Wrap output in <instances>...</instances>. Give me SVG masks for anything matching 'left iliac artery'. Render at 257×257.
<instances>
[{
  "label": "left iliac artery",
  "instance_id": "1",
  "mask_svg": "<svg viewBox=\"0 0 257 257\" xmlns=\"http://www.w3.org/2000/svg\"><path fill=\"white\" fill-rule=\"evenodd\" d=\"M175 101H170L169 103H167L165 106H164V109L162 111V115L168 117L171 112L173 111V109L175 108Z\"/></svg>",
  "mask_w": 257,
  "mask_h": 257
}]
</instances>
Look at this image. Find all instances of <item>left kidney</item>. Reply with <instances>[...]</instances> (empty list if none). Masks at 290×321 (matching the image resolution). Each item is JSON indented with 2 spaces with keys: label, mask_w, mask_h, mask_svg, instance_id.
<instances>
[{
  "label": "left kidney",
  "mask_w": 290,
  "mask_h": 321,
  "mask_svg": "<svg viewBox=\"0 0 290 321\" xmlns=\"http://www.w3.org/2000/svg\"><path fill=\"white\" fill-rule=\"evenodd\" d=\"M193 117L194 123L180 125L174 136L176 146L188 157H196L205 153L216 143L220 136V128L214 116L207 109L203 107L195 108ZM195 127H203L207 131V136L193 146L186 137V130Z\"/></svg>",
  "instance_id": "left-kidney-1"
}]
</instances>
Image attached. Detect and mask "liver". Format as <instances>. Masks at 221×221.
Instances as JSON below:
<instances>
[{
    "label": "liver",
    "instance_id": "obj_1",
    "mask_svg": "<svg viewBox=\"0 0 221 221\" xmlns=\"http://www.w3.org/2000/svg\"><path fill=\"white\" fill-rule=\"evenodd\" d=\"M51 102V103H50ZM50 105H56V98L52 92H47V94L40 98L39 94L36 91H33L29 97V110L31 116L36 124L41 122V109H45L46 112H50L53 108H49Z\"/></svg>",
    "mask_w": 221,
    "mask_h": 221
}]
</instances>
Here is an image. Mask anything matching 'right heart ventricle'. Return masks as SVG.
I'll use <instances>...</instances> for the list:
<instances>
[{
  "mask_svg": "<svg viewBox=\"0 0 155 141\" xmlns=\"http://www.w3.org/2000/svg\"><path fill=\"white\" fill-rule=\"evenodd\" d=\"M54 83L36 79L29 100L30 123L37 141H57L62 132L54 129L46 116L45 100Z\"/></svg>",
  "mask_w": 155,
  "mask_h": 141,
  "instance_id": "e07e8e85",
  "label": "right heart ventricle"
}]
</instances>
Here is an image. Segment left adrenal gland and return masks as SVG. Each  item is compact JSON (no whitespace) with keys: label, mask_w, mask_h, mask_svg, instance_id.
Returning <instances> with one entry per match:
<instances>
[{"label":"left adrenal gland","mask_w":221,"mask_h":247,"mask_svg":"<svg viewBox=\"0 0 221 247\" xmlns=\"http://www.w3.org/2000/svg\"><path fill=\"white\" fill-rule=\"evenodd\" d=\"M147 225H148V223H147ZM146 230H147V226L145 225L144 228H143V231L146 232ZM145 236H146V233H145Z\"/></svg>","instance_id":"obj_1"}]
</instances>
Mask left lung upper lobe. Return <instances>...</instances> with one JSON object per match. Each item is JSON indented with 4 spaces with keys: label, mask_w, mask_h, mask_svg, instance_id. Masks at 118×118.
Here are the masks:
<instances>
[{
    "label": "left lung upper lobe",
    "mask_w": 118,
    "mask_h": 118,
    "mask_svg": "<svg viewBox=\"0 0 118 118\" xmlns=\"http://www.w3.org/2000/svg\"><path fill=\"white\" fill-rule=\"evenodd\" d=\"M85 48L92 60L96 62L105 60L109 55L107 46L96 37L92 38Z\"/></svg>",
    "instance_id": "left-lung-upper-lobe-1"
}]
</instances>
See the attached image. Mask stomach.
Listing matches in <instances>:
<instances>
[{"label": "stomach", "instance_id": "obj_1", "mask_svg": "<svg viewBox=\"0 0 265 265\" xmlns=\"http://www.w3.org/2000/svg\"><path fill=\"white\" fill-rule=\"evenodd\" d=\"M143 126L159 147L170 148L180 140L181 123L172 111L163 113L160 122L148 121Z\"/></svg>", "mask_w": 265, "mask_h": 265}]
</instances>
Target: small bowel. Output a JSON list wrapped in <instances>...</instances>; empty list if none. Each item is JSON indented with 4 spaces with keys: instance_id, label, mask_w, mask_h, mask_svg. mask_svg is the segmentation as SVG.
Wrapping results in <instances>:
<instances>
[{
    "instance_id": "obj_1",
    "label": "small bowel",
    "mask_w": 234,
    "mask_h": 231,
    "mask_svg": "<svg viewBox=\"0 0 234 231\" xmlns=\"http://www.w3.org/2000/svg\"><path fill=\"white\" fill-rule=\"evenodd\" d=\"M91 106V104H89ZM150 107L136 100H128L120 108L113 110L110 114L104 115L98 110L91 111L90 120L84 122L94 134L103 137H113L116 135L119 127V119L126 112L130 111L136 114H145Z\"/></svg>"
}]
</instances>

INSTRUCTION
List every line in the items above that contains the string "ventricle", matching case exactly.

WORKED ANSWER
Here is an image. Mask anything matching 'right heart ventricle'. Return masks as SVG.
  "label": "right heart ventricle"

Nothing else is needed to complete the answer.